▶ What you should do
Among the lines of the data, copy those that hold "compressed".

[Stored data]
-------------------------

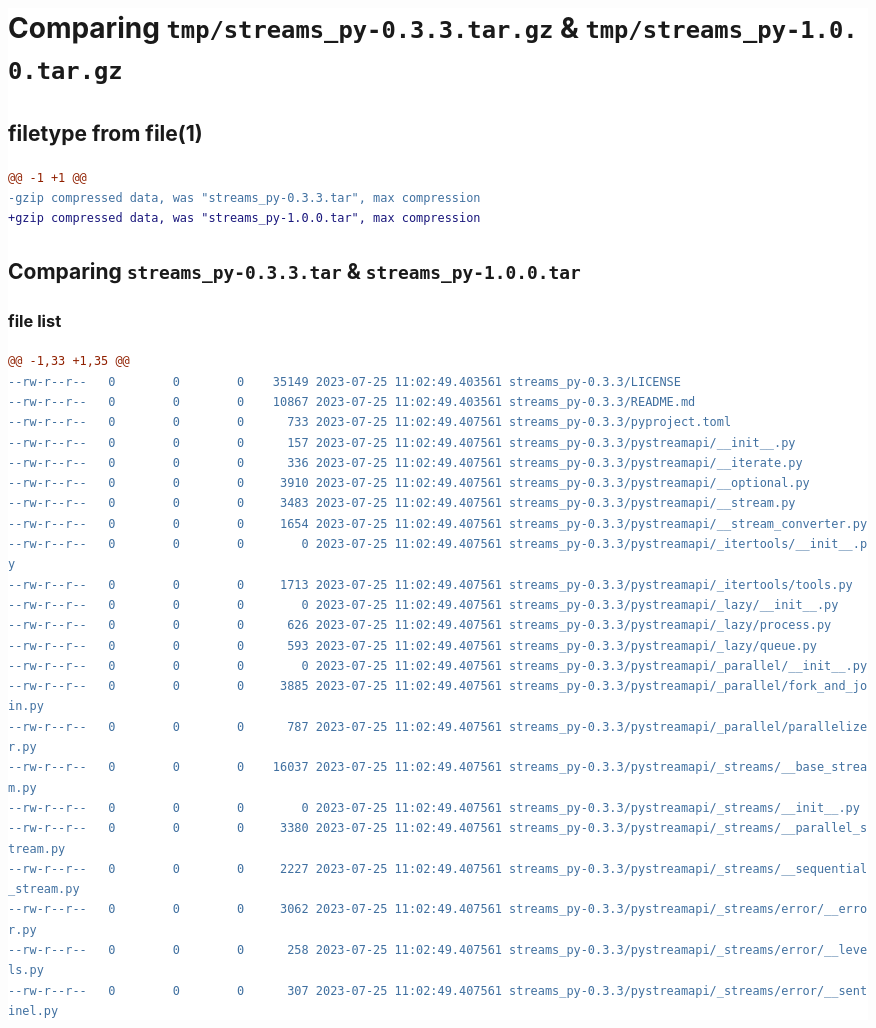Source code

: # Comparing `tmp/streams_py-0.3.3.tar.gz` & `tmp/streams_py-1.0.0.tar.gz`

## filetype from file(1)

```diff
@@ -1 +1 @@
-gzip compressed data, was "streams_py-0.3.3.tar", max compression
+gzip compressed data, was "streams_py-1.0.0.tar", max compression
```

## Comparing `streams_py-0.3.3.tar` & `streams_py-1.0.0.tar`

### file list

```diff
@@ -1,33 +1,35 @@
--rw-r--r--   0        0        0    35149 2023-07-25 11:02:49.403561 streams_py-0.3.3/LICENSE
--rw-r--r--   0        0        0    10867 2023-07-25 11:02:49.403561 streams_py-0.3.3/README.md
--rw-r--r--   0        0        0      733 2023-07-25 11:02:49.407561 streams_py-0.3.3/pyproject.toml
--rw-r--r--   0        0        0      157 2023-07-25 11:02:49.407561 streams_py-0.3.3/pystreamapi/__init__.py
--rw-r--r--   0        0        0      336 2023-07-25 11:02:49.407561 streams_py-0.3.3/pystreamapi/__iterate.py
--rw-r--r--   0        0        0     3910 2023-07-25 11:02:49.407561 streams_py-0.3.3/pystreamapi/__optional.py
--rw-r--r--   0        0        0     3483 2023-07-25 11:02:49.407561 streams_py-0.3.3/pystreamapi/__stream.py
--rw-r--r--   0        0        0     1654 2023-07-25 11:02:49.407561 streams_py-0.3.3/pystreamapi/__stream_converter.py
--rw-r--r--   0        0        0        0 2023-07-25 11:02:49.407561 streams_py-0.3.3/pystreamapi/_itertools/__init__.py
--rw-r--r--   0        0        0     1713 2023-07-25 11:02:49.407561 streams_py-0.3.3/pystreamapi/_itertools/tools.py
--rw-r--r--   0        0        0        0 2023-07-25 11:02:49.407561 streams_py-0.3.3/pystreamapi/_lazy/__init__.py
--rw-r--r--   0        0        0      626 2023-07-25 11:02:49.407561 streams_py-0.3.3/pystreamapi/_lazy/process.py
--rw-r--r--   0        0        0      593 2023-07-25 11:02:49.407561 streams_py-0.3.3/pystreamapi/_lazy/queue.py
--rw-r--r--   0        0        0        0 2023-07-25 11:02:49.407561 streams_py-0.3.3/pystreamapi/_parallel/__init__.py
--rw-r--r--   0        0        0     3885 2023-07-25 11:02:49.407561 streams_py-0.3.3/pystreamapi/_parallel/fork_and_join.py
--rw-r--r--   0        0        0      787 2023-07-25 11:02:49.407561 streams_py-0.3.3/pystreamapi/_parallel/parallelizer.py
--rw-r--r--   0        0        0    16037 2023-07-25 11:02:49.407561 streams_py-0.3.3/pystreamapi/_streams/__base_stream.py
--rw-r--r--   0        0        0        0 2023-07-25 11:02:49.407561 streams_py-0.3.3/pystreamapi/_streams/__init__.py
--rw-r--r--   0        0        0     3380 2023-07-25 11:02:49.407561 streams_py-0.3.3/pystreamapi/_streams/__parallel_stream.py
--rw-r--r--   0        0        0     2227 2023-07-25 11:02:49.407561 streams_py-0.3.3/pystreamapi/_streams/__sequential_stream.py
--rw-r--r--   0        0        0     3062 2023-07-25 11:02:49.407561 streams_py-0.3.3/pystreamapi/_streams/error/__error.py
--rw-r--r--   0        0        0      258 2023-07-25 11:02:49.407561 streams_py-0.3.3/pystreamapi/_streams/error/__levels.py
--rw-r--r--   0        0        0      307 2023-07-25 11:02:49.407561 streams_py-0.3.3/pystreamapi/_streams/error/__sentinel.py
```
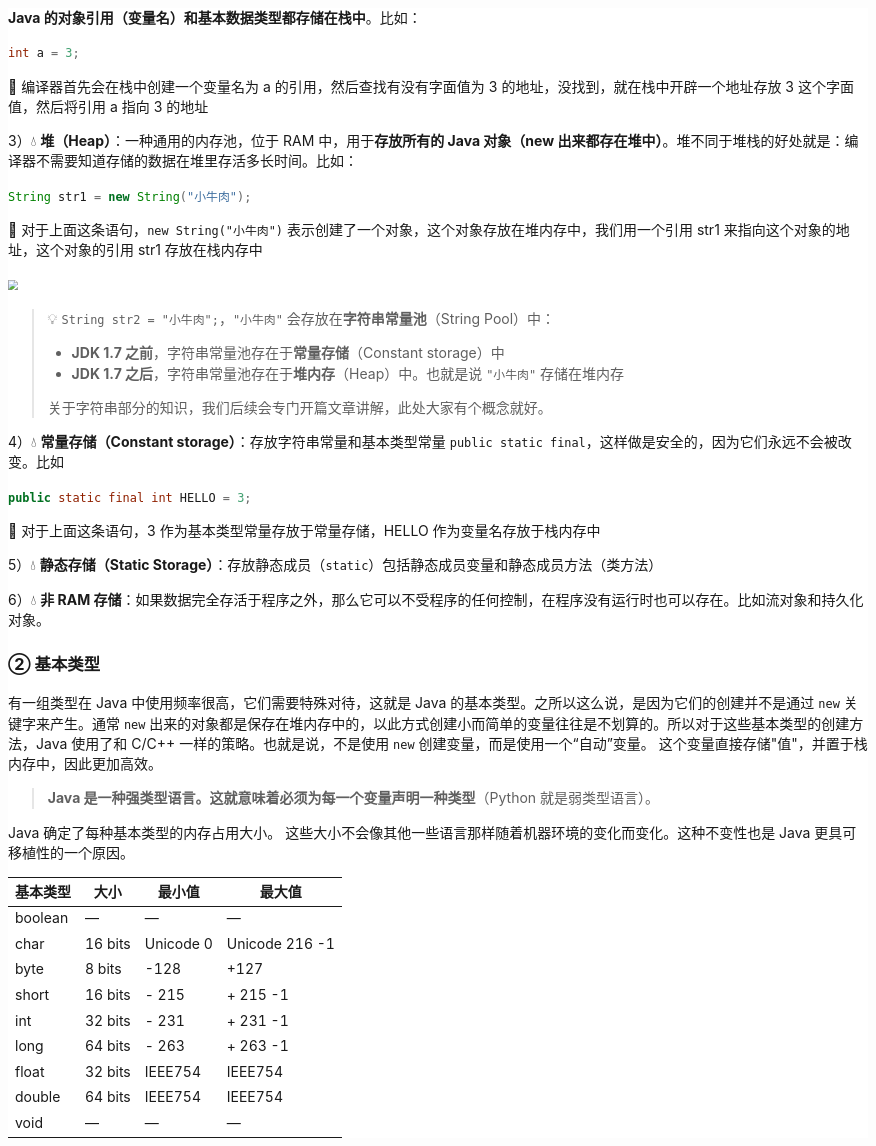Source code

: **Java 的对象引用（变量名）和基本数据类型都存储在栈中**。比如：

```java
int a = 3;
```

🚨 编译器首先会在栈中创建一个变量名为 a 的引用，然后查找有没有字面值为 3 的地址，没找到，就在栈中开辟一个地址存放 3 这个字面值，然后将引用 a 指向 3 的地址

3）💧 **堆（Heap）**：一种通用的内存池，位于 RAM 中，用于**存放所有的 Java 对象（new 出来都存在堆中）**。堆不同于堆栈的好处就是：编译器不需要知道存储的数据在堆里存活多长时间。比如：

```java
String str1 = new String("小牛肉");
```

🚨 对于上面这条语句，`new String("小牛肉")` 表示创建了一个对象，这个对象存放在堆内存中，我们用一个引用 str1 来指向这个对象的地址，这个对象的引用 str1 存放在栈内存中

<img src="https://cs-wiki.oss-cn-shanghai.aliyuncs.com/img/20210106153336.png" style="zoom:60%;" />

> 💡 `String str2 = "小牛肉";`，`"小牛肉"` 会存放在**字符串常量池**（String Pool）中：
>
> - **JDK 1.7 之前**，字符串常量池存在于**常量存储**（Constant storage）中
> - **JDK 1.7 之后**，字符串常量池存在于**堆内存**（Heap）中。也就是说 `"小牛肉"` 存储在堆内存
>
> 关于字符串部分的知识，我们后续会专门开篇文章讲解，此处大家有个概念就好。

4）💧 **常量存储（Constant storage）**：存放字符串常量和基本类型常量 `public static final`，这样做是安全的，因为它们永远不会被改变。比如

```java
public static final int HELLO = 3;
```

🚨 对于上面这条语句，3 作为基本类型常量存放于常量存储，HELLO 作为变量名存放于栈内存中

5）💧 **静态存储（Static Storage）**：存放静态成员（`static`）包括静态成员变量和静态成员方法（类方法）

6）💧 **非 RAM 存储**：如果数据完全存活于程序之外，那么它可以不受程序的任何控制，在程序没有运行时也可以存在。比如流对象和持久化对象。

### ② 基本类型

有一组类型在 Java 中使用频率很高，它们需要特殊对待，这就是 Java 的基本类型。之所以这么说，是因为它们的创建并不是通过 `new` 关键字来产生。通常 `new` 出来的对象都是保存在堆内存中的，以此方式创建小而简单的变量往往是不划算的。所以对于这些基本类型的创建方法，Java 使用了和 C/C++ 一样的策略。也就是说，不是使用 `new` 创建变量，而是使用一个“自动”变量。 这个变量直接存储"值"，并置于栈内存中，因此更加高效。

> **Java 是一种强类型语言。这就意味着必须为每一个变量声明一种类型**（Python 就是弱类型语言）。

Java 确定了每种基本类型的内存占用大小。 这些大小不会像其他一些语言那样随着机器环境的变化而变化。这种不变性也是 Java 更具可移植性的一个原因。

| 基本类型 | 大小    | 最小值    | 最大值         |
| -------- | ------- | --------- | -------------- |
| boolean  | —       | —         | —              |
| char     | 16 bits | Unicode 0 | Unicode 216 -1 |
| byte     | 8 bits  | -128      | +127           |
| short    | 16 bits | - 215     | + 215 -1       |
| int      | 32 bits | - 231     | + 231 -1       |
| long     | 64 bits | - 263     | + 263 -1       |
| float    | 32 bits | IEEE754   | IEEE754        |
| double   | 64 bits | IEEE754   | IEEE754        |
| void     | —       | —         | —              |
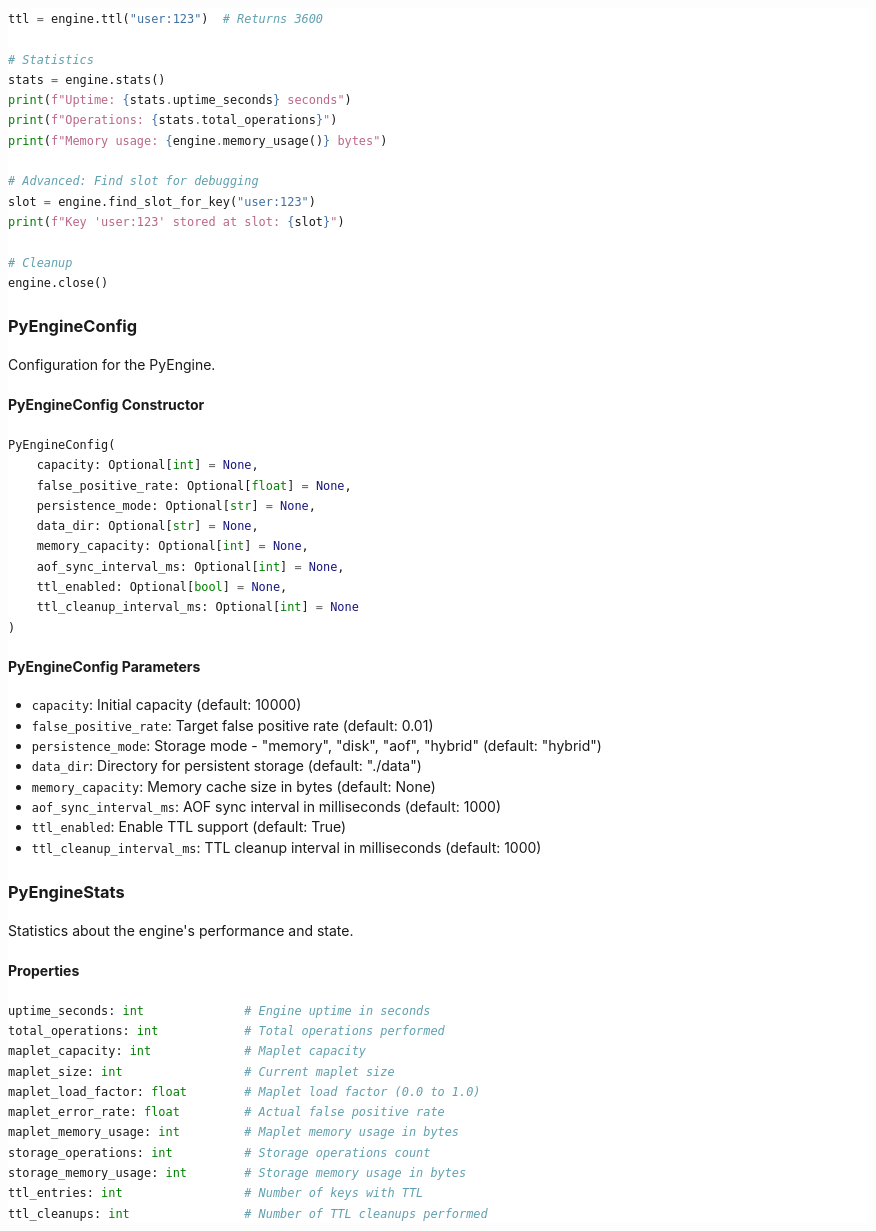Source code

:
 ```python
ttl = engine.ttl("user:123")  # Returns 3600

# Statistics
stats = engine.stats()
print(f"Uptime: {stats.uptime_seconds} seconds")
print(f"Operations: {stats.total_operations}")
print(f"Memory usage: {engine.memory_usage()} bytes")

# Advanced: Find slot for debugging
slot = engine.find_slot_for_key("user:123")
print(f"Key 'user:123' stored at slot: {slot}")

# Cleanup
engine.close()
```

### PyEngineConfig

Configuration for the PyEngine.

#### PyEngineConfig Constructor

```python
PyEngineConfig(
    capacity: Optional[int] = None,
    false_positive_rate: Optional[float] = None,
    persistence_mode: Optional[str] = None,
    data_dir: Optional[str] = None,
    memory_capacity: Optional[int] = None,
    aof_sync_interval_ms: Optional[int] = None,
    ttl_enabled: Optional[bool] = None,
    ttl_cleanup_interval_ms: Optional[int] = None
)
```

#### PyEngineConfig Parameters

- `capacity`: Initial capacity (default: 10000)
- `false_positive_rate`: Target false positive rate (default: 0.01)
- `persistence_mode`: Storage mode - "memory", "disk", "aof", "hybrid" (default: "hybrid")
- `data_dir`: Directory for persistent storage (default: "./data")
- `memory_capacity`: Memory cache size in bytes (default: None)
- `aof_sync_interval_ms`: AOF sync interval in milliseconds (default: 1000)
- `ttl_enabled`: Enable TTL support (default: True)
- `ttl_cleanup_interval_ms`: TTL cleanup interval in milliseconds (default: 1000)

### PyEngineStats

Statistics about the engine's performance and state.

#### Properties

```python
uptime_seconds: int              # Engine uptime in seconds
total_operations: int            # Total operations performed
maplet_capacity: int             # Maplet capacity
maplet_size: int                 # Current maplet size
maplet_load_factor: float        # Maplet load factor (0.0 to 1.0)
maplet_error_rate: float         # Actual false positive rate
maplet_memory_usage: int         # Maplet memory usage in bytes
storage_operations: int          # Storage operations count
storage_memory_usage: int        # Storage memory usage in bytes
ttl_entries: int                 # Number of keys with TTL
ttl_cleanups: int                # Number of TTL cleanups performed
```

-------------------------

▶ Result for this exercise
-gzip compressed data, was "streams_py-0.3.3.tar", max compression
+gzip compressed data, was "streams_py-1.0.0.tar", max compression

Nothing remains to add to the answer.